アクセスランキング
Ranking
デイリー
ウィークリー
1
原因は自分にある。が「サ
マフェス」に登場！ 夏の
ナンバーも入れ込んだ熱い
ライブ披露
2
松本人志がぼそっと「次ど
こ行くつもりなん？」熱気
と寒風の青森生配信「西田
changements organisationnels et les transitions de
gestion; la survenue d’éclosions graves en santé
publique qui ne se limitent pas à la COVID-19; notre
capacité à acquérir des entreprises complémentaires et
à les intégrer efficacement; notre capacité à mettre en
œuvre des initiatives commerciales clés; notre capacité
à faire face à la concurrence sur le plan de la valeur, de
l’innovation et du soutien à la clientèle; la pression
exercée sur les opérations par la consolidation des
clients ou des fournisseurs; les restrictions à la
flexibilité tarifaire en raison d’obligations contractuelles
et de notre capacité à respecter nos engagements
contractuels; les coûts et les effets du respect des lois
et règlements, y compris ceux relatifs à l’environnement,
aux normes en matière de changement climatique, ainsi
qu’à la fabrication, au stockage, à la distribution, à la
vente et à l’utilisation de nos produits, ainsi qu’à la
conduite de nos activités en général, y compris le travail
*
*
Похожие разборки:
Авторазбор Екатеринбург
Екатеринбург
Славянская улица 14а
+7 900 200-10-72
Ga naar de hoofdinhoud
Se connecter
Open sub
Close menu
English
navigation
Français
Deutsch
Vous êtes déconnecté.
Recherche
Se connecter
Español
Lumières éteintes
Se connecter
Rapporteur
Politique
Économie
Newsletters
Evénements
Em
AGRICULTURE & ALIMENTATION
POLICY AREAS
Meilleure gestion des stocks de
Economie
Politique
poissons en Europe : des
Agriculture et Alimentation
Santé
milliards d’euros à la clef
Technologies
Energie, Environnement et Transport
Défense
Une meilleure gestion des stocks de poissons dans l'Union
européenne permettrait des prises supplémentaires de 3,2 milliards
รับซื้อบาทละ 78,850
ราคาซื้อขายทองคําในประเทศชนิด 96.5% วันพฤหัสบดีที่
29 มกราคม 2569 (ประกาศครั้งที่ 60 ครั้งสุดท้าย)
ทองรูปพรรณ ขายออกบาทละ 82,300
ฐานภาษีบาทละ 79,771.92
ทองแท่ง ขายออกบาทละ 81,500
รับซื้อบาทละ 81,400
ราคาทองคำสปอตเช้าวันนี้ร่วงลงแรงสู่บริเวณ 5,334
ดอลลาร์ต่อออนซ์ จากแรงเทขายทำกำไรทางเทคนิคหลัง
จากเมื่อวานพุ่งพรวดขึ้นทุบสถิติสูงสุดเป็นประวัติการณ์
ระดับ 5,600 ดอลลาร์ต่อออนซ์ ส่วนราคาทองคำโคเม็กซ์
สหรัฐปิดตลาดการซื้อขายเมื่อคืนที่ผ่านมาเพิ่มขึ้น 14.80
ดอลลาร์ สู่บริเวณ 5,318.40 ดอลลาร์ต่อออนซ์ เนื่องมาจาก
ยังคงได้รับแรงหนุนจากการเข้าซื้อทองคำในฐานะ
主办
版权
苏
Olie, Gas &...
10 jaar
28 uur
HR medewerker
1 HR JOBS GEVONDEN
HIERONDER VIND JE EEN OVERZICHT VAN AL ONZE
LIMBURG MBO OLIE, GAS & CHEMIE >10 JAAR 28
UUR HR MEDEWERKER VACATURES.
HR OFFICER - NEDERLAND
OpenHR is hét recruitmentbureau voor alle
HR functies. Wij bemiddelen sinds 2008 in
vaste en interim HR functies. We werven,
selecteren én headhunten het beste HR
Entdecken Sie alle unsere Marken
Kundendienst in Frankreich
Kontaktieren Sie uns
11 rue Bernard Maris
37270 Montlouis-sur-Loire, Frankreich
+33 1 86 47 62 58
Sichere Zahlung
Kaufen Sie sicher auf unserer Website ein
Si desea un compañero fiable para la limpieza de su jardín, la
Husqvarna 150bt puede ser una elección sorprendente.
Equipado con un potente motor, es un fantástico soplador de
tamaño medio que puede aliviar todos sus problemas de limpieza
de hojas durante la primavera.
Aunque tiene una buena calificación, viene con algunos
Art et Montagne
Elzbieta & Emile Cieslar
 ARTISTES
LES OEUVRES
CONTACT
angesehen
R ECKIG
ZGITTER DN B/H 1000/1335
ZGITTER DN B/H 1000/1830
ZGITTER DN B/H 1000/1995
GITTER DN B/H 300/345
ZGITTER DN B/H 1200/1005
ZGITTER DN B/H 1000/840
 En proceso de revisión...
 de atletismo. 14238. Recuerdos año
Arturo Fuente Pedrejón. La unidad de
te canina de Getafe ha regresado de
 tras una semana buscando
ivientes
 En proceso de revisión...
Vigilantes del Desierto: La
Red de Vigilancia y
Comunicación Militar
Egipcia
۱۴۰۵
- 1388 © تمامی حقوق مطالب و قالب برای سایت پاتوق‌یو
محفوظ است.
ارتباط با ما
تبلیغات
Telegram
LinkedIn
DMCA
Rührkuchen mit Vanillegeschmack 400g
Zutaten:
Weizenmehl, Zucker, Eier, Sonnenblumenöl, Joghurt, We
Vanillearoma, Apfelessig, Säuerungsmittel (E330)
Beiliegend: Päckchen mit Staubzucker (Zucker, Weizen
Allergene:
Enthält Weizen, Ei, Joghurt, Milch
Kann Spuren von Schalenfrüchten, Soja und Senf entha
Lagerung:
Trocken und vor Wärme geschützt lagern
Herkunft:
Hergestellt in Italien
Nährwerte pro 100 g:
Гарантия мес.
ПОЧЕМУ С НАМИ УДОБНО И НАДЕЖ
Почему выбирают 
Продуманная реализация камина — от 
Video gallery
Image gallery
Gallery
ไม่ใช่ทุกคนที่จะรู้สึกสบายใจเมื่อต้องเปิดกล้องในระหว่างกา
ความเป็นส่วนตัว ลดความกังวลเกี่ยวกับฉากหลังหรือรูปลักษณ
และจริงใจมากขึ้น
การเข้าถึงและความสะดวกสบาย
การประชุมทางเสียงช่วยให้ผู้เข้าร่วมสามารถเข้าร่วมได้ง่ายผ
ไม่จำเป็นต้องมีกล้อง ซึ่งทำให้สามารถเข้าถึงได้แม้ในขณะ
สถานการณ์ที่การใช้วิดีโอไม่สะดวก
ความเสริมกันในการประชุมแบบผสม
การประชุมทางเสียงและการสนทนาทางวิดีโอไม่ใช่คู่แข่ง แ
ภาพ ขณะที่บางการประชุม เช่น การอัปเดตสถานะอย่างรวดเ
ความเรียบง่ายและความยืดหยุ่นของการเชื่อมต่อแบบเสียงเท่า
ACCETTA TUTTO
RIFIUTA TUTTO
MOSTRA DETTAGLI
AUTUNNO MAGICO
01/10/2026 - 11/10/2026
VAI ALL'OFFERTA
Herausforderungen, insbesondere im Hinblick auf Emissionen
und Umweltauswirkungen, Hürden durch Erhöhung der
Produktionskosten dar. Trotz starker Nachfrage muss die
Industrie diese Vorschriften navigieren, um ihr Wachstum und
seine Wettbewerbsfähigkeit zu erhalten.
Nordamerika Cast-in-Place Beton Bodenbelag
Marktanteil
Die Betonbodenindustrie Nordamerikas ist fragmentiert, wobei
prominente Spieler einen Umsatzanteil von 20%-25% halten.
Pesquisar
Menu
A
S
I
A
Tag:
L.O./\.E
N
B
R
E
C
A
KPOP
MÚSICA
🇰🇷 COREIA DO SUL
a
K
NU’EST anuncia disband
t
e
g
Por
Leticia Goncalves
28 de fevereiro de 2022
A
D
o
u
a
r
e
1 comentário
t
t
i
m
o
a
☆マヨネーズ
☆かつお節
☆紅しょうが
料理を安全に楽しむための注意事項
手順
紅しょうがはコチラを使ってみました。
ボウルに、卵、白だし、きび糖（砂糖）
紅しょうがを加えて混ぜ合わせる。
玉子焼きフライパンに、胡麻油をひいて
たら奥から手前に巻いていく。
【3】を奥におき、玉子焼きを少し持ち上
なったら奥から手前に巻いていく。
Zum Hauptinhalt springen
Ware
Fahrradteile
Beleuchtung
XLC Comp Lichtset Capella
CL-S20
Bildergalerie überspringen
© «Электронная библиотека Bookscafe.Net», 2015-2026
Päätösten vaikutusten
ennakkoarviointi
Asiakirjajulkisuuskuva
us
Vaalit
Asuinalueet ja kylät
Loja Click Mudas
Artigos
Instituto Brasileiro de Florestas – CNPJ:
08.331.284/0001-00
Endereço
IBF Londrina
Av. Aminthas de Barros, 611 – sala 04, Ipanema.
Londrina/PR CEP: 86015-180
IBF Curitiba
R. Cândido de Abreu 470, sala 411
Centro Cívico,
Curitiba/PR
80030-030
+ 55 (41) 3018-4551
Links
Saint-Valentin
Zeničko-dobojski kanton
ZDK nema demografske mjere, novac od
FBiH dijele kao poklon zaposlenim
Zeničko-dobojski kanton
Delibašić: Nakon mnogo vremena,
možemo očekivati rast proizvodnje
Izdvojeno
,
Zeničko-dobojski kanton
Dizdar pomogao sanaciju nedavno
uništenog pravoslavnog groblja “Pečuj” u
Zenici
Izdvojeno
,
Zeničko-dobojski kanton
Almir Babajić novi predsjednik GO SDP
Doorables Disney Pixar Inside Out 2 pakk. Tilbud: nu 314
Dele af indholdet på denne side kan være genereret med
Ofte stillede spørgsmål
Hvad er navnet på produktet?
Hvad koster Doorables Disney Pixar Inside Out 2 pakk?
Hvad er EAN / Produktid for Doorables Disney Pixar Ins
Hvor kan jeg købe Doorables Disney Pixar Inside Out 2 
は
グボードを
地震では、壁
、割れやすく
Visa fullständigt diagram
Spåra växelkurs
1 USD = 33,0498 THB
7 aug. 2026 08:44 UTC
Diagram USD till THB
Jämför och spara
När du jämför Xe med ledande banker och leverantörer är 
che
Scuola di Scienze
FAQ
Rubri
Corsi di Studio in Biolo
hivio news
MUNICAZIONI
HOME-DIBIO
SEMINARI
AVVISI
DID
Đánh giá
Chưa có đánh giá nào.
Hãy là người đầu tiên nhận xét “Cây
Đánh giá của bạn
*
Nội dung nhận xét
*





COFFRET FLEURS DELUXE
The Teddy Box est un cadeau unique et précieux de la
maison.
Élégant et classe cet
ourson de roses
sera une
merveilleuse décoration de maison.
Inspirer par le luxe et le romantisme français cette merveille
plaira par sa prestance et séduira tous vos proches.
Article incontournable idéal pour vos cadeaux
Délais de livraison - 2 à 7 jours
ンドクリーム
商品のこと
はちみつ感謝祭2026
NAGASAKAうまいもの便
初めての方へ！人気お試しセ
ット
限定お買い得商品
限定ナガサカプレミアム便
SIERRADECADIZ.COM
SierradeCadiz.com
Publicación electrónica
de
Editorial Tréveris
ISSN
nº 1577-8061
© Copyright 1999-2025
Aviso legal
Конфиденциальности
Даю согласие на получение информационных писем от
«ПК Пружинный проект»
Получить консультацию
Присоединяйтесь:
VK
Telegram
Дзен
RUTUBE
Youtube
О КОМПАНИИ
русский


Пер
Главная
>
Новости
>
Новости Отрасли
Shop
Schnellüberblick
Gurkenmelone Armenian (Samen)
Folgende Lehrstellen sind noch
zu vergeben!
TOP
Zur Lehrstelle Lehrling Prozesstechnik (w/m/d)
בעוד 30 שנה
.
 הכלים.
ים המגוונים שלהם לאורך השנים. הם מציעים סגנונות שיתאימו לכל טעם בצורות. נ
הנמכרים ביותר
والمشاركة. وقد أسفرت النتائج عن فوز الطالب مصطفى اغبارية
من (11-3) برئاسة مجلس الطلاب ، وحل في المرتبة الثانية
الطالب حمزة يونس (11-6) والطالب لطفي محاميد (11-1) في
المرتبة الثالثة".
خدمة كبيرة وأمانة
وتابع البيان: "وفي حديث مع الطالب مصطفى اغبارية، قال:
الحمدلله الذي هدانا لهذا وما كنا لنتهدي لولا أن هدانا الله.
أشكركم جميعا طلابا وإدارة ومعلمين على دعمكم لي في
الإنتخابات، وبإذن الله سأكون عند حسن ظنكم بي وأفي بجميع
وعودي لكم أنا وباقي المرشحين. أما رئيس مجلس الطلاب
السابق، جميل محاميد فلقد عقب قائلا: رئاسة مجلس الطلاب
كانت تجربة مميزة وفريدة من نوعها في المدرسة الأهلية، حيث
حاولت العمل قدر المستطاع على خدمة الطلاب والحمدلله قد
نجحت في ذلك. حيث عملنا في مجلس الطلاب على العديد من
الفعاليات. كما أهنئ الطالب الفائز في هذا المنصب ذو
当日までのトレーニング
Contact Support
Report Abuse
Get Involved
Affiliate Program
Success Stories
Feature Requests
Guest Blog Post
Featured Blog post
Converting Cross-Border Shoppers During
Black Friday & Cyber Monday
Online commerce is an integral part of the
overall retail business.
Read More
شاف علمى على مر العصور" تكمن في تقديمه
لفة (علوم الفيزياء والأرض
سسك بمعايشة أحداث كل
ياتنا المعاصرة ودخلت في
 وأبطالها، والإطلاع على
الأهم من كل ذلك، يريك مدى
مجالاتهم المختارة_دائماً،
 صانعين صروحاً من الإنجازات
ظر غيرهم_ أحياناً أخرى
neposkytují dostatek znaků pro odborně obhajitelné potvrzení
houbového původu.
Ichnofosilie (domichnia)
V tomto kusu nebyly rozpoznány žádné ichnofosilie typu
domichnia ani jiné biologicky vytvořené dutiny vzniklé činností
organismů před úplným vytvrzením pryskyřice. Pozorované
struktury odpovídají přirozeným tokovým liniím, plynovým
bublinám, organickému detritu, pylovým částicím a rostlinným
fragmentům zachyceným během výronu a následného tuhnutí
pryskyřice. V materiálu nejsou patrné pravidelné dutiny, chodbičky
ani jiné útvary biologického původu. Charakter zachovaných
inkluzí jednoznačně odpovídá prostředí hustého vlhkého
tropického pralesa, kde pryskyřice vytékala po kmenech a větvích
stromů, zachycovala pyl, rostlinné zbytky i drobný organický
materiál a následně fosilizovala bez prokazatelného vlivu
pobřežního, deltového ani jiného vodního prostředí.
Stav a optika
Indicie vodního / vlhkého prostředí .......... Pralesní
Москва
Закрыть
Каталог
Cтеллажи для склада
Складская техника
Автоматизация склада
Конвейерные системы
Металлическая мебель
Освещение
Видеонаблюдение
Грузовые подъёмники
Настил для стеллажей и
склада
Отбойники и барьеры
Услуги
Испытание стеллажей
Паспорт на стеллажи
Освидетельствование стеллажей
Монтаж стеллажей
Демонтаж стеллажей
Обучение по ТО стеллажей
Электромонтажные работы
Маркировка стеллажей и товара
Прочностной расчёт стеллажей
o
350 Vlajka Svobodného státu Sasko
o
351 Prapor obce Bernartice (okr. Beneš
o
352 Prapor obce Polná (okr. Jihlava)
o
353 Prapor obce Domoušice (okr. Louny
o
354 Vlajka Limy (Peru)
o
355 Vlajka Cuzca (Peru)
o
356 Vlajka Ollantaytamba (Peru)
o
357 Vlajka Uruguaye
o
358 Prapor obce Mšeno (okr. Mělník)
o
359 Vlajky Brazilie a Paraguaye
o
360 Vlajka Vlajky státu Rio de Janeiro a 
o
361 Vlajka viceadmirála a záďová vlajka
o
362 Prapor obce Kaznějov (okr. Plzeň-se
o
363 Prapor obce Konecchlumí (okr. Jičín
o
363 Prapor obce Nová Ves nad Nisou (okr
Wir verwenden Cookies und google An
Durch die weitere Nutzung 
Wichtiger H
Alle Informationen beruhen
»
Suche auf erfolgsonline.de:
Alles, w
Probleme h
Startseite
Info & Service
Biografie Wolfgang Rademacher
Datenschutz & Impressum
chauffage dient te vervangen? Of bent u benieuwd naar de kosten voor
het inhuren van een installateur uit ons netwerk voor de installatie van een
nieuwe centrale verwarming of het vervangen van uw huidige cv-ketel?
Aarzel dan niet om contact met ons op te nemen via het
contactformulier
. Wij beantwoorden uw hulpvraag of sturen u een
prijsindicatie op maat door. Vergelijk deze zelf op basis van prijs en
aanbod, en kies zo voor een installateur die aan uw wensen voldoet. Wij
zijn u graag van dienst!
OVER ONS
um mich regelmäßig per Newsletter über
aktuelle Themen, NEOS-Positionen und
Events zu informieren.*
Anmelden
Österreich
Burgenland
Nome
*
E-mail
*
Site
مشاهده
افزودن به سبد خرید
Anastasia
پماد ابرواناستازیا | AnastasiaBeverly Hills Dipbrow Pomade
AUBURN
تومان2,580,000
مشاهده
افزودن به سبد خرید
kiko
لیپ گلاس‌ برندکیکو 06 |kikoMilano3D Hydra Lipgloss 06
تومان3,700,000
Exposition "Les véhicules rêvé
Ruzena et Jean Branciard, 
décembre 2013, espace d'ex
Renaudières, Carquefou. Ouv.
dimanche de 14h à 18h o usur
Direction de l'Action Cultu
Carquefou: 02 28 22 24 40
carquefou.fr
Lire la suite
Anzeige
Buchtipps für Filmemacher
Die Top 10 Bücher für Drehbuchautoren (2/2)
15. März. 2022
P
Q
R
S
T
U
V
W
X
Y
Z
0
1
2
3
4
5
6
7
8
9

────────────────────

Reproduce word for word everything from the first line of the rows down to and including the line that contains "œuvre des initiatives".

### Solution
アクセスランキング
Ranking
デイリー
ウィークリー
1
原因は自分にある。が「サ
マフェス」に登場！ 夏の
ナンバーも入れ込んだ熱い
ライブ披露
2
松本人志がぼそっと「次ど
こ行くつもりなん？」熱気
と寒風の青森生配信「西田
changements organisationnels et les transitions de
gestion; la survenue d’éclosions graves en santé
publique qui ne se limitent pas à la COVID-19; notre
capacité à acquérir des entreprises complémentaires et
à les intégrer efficacement; notre capacité à mettre en
œuvre des initiatives commerciales clés; notre capacité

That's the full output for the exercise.